• _What this task involves_
Of the entries below, return only those lines from the line with "Figure 1. The" to the line with "Table 3: Raw", exactly, both included.

• _Exercise material_
--- --- ---
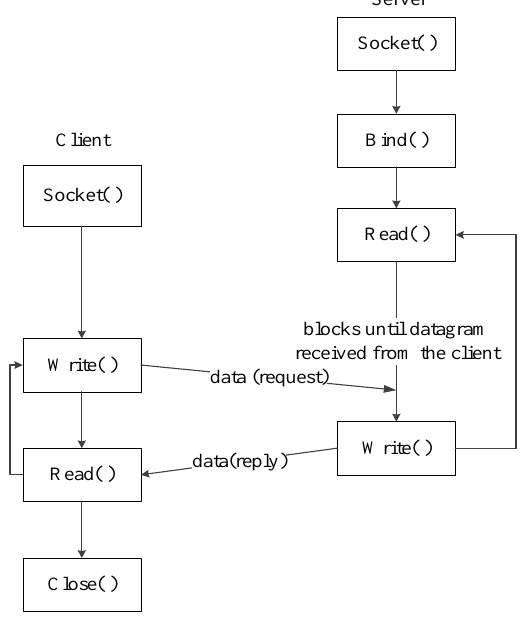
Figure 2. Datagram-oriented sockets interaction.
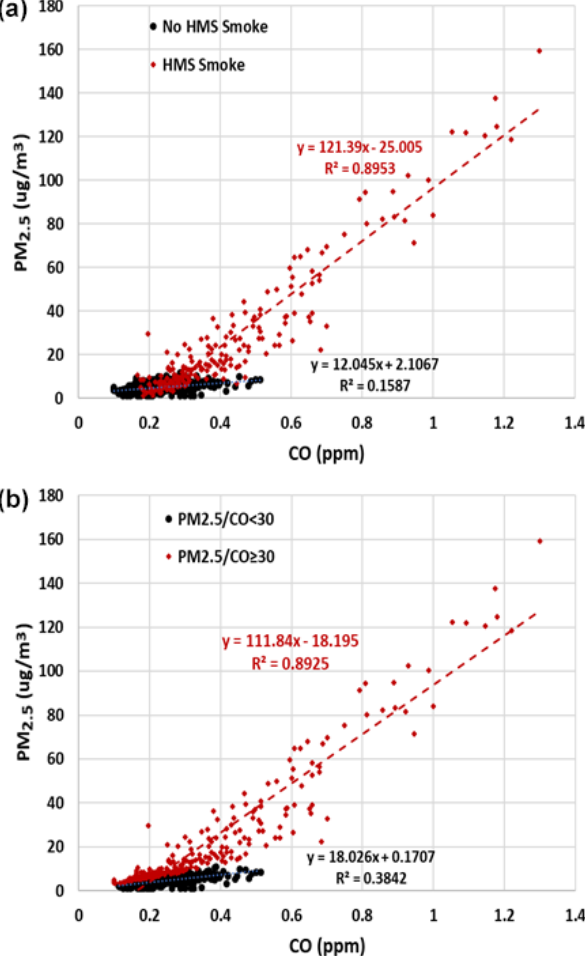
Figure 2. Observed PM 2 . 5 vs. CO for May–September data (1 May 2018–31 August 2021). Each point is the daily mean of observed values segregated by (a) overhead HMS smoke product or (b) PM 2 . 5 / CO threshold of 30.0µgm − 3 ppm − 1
--- --- ---
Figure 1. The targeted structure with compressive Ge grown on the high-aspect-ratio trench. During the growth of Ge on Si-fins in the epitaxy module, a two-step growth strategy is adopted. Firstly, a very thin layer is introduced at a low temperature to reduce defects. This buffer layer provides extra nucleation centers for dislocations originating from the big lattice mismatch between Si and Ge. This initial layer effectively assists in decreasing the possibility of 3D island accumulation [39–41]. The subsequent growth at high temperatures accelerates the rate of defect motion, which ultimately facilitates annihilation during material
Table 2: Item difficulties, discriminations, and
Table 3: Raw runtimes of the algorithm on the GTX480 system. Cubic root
--- --- ---
• _Result_
Figure 1. The targeted structure with compressive Ge grown on the high-aspect-ratio trench. During the growth of Ge on Si-fins in the epitaxy module, a two-step growth strategy is adopted. Firstly, a very thin layer is introduced at a low temperature to reduce defects. This buffer layer provides extra nucleation centers for dislocations originating from the big lattice mismatch between Si and Ge. This initial layer effectively assists in decreasing the possibility of 3D island accumulation [39–41]. The subsequent growth at high temperatures accelerates the rate of defect motion, which ultimately facilitates annihilation during material
Table 2: Item difficulties, discriminations, and
Table 3: Raw runtimes of the algorithm on the GTX480 system. Cubic root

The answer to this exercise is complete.